◆ **EXTRACTED ENTRIES**:
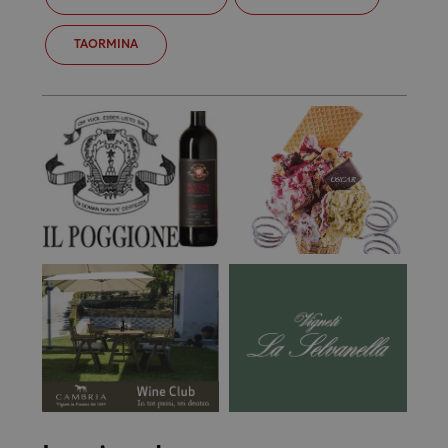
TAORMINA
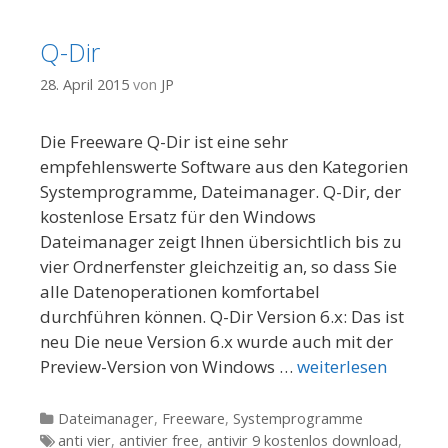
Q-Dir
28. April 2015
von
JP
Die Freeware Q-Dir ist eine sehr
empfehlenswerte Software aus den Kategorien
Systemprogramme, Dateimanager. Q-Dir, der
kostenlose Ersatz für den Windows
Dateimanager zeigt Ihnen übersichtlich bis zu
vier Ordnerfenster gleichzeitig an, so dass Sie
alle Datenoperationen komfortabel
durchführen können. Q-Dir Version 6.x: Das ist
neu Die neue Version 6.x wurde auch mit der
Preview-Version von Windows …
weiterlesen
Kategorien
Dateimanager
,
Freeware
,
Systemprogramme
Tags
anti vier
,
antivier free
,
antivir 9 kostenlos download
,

* * *

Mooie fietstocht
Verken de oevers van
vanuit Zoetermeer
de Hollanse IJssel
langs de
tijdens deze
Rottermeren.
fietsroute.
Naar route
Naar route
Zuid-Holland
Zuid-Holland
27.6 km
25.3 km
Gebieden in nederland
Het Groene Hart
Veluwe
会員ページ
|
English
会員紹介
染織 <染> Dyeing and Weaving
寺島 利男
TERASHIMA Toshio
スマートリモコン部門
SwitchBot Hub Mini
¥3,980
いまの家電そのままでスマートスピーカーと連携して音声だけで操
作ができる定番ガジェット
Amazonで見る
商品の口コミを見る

==

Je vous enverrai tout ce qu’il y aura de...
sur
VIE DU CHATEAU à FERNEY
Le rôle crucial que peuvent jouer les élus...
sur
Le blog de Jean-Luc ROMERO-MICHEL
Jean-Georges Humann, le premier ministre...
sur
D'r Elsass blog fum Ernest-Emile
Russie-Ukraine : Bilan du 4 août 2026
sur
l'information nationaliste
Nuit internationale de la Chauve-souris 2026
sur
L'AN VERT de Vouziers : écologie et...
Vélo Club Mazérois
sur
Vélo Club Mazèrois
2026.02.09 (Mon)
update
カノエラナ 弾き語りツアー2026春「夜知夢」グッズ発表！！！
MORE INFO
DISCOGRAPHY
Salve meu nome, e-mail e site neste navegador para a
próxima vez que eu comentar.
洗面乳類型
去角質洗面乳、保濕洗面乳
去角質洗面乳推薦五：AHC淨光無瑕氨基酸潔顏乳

◆ **WORK ORDER**: Lines to set down from above: the line with "DISCOGRAPHY", the line with "去角質洗面乳推薦五：AHC淨光無瑕氨基酸潔顏乳", and every line between, each exactly as written.

◆ **REPLY**:
DISCOGRAPHY
Salve meu nome, e-mail e site neste navegador para a
próxima vez que eu comentar.
洗面乳類型
去角質洗面乳、保濕洗面乳
去角質洗面乳推薦五：AHC淨光無瑕氨基酸潔顏乳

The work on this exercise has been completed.